§ **Problem to work on**: Please return each line of the material below that contains the string "planeOp".

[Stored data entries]
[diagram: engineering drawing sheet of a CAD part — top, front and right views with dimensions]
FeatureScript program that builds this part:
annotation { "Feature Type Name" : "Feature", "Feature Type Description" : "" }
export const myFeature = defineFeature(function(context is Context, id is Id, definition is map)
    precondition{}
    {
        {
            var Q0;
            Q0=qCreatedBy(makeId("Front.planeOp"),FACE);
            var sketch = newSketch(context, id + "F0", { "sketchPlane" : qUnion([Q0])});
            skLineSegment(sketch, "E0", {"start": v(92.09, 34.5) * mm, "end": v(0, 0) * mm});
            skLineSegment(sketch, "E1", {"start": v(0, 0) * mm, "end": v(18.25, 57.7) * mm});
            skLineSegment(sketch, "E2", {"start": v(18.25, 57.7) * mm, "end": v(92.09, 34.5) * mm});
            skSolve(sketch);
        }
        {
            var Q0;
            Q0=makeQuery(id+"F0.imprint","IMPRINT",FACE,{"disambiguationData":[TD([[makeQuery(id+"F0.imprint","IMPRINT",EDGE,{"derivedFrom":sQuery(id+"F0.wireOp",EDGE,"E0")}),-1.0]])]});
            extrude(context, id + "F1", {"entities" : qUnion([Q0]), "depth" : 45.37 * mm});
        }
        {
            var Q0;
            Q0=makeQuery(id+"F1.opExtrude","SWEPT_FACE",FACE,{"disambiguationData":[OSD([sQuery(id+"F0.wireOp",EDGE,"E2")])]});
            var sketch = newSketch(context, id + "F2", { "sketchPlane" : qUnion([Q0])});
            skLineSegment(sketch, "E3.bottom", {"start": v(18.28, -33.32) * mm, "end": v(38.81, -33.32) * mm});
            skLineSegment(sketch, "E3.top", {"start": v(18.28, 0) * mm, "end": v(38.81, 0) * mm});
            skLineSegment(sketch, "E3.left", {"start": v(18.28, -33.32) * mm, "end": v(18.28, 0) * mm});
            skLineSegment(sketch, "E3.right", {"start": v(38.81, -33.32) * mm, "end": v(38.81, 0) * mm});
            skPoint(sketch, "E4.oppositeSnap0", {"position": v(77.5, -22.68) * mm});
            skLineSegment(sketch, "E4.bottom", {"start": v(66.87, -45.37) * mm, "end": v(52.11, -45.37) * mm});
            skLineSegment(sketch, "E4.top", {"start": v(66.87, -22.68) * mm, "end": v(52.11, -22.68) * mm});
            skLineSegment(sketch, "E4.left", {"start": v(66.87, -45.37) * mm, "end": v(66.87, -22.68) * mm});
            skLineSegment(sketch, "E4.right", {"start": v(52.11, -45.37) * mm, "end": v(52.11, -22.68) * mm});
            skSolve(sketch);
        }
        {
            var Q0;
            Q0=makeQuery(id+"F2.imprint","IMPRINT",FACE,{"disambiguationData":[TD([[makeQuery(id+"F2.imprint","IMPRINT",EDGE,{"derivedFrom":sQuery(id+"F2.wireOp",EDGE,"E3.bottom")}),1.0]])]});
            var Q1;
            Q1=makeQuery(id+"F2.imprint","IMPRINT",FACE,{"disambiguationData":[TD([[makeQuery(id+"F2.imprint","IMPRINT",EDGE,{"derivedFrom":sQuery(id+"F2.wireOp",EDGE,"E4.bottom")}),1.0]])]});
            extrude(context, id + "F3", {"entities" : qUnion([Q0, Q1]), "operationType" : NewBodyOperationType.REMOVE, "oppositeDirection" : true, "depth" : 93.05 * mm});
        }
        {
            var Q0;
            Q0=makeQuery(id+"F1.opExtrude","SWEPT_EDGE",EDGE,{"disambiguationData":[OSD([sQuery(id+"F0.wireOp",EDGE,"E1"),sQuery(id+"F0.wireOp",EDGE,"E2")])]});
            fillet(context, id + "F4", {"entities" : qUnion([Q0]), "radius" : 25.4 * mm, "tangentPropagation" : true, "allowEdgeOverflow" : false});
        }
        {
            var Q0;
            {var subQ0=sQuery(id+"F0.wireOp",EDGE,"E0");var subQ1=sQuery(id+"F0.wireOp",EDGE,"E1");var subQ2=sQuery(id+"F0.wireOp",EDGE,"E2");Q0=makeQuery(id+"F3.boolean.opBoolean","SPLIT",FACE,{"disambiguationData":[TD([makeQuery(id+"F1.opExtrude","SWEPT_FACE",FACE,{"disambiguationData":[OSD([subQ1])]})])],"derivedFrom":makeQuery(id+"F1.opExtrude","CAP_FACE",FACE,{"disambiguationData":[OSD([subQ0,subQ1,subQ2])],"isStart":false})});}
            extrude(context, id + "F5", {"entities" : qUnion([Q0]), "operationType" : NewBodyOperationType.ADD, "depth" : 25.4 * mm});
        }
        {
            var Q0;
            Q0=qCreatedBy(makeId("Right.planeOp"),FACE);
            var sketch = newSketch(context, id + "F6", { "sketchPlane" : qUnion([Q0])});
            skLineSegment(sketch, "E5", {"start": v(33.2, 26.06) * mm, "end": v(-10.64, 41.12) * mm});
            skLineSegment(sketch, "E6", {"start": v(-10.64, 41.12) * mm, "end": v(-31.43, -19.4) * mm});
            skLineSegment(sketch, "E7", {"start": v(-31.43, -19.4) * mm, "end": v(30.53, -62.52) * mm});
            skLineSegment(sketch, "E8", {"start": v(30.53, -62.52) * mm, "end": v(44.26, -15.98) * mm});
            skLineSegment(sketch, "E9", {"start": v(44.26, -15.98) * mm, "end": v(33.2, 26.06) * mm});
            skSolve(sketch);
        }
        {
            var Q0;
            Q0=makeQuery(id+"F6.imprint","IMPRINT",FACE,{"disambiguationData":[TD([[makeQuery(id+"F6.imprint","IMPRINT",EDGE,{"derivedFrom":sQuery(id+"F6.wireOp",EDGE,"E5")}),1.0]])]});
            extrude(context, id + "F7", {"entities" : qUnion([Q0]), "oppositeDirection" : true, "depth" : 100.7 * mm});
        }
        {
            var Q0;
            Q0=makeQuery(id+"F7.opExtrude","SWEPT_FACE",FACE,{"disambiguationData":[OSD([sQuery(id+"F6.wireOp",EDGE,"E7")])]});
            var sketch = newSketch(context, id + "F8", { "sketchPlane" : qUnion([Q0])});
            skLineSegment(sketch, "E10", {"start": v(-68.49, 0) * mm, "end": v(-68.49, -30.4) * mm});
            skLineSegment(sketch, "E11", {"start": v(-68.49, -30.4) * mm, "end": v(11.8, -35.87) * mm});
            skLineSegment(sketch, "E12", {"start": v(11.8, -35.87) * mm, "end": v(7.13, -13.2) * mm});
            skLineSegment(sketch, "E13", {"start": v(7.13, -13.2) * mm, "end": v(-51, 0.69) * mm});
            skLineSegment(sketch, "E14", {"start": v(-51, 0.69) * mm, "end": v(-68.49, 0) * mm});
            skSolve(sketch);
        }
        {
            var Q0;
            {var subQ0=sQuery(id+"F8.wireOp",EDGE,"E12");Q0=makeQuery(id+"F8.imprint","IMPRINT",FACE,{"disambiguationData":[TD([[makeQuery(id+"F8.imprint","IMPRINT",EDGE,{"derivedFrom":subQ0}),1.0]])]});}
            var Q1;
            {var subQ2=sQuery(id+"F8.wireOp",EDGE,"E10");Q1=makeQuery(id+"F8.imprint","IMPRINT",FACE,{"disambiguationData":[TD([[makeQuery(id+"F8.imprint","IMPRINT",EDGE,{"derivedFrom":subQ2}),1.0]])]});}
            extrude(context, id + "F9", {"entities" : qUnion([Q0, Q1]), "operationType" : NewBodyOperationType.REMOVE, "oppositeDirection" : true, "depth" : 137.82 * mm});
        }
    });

§ **Full output**:
            Q0=qCreatedBy(makeId("Front.planeOp"),FACE);
            Q0=qCreatedBy(makeId("Right.planeOp"),FACE);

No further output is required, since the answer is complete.